> [WORK TO BE COMPLETED]: Hand back the entries below exactly.

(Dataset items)
________________

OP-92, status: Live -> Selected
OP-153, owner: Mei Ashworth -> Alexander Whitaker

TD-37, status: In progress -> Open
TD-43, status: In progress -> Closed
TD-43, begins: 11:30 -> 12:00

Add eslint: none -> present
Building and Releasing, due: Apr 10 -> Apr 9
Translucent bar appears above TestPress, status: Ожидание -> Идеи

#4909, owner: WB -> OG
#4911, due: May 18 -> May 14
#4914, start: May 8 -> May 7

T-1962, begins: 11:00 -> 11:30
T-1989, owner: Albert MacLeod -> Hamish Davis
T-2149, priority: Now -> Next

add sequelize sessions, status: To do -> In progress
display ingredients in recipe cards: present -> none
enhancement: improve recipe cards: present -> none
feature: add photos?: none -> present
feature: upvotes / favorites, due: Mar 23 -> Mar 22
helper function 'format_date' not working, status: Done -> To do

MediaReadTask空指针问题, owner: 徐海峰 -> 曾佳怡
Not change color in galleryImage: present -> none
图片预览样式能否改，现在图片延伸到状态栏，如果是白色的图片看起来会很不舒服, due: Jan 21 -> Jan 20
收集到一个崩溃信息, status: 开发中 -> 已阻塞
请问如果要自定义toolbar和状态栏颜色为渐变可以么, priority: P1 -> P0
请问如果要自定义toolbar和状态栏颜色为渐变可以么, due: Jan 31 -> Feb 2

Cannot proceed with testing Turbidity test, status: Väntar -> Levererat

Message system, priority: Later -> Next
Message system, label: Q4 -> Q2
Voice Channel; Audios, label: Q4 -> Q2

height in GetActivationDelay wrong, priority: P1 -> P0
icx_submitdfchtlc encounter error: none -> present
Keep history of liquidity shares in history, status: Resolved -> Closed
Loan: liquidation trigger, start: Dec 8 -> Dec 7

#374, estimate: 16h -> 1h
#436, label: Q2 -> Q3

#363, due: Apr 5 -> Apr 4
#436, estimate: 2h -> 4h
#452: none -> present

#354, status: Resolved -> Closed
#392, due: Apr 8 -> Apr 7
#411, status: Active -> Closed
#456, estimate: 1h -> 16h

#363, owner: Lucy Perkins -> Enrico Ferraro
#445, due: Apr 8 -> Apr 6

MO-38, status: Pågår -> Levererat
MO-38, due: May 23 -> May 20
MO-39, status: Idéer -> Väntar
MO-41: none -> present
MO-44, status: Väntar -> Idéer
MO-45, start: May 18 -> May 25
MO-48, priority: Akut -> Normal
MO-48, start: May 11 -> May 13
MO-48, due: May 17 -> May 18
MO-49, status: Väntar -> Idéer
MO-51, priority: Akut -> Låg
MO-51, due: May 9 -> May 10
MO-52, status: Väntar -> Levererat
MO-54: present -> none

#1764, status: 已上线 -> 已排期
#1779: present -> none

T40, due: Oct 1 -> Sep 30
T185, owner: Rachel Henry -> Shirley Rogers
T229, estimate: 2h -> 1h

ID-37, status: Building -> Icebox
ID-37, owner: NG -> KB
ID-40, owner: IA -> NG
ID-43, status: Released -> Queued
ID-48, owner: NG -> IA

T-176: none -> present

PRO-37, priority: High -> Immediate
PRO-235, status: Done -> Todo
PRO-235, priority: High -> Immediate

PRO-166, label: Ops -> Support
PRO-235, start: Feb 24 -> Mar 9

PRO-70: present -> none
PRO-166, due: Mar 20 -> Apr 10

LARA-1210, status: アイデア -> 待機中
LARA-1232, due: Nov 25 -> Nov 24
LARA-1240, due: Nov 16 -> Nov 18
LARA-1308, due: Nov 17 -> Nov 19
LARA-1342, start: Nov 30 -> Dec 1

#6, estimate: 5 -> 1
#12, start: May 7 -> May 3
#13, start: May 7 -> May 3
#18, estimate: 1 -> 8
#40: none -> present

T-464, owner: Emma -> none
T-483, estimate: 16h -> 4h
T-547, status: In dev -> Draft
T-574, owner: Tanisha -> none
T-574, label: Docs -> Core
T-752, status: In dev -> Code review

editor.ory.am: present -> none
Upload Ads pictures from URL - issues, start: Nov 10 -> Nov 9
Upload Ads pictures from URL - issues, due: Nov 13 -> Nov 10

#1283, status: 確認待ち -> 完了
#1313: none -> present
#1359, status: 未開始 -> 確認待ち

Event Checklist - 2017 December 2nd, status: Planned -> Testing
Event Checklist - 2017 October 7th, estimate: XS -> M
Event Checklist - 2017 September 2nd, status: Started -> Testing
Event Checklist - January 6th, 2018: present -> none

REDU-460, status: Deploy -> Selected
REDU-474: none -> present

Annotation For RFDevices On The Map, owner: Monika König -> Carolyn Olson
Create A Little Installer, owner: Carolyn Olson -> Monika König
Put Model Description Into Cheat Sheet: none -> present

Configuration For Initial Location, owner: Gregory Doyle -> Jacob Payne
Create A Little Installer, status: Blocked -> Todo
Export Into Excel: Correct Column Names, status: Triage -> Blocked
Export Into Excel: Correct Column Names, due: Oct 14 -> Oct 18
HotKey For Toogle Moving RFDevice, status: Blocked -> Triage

________________

> [RESPONSE TO THIS TASK]:
OP-92, status: Live -> Selected
OP-153, owner: Mei Ashworth -> Alexander Whitaker

TD-37, status: In progress -> Open
TD-43, status: In progress -> Closed
TD-43, begins: 11:30 -> 12:00

Add eslint: none -> present
Building and Releasing, due: Apr 10 -> Apr 9
Translucent bar appears above TestPress, status: Ожидание -> Идеи

#4909, owner: WB -> OG
#4911, due: May 18 -> May 14
#4914, start: May 8 -> May 7

T-1962, begins: 11:00 -> 11:30
T-1989, owner: Albert MacLeod -> Hamish Davis
T-2149, priority: Now -> Next

add sequelize sessions, status: To do -> In progress
display ingredients in recipe cards: present -> none
enhancement: improve recipe cards: present -> none
feature: add photos?: none -> present
feature: upvotes / favorites, due: Mar 23 -> Mar 22
helper function 'format_date' not working, status: Done -> To do

MediaReadTask空指针问题, owner: 徐海峰 -> 曾佳怡
Not change color in galleryImage: present -> none
图片预览样式能否改，现在图片延伸到状态栏，如果是白色的图片看起来会很不舒服, due: Jan 21 -> Jan 20
收集到一个崩溃信息, status: 开发中 -> 已阻塞
请问如果要自定义toolbar和状态栏颜色为渐变可以么, priority: P1 -> P0
请问如果要自定义toolbar和状态栏颜色为渐变可以么, due: Jan 31 -> Feb 2

Cannot proceed with testing Turbidity test, status: Väntar -> Levererat

Message system, priority: Later -> Next
Message system, label: Q4 -> Q2
Voice Channel; Audios, label: Q4 -> Q2

height in GetActivationDelay wrong, priority: P1 -> P0
icx_submitdfchtlc encounter error: none -> present
Keep history of liquidity shares in history, status: Resolved -> Closed
Loan: liquidation trigger, start: Dec 8 -> Dec 7

#374, estimate: 16h -> 1h
#436, label: Q2 -> Q3

#363, due: Apr 5 -> Apr 4
#436, estimate: 2h -> 4h
#452: none -> present

#354, status: Resolved -> Closed
#392, due: Apr 8 -> Apr 7
#411, status: Active -> Closed
#456, estimate: 1h -> 16h

#363, owner: Lucy Perkins -> Enrico Ferraro
#445, due: Apr 8 -> Apr 6

MO-38, status: Pågår -> Levererat
MO-38, due: May 23 -> May 20
MO-39, status: Idéer -> Väntar
MO-41: none -> present
MO-44, status: Väntar -> Idéer
MO-45, start: May 18 -> May 25
MO-48, priority: Akut -> Normal
MO-48, start: May 11 -> May 13
MO-48, due: May 17 -> May 18
MO-49, status: Väntar -> Idéer
MO-51, priority: Akut -> Låg
MO-51, due: May 9 -> May 10
MO-52, status: Väntar -> Levererat
MO-54: present -> none

#1764, status: 已上线 -> 已排期
#1779: present -> none

T40, due: Oct 1 -> Sep 30
T185, owner: Rachel Henry -> Shirley Rogers
T229, estimate: 2h -> 1h

ID-37, status: Building -> Icebox
ID-37, owner: NG -> KB
ID-40, owner: IA -> NG
ID-43, status: Released -> Queued
ID-48, owner: NG -> IA

T-176: none -> present

PRO-37, priority: High -> Immediate
PRO-235, status: Done -> Todo
PRO-235, priority: High -> Immediate

PRO-166, label: Ops -> Support
PRO-235, start: Feb 24 -> Mar 9

PRO-70: present -> none
PRO-166, due: Mar 20 -> Apr 10

LARA-1210, status: アイデア -> 待機中
LARA-1232, due: Nov 25 -> Nov 24
LARA-1240, due: Nov 16 -> Nov 18
LARA-1308, due: Nov 17 -> Nov 19
LARA-1342, start: Nov 30 -> Dec 1

#6, estimate: 5 -> 1
#12, start: May 7 -> May 3
#13, start: May 7 -> May 3
#18, estimate: 1 -> 8
#40: none -> present

T-464, owner: Emma -> none
T-483, estimate: 16h -> 4h
T-547, status: In dev -> Draft
T-574, owner: Tanisha -> none
T-574, label: Docs -> Core
T-752, status: In dev -> Code review

editor.ory.am: present -> none
Upload Ads pictures from URL - issues, start: Nov 10 -> Nov 9
Upload Ads pictures from URL - issues, due: Nov 13 -> Nov 10

#1283, status: 確認待ち -> 完了
#1313: none -> present
#1359, status: 未開始 -> 確認待ち

Event Checklist - 2017 December 2nd, status: Planned -> Testing
Event Checklist - 2017 October 7th, estimate: XS -> M
Event Checklist - 2017 September 2nd, status: Started -> Testing
Event Checklist - January 6th, 2018: present -> none

REDU-460, status: Deploy -> Selected
REDU-474: none -> present

Annotation For RFDevices On The Map, owner: Monika König -> Carolyn Olson
Create A Little Installer, owner: Carolyn Olson -> Monika König
Put Model Description Into Cheat Sheet: none -> present

Configuration For Initial Location, owner: Gregory Doyle -> Jacob Payne
Create A Little Installer, status: Blocked -> Todo
Export Into Excel: Correct Column Names, status: Triage -> Blocked
Export Into Excel: Correct Column Names, due: Oct 14 -> Oct 18
HotKey For Toogle Moving RFDevice, status: Blocked -> Triage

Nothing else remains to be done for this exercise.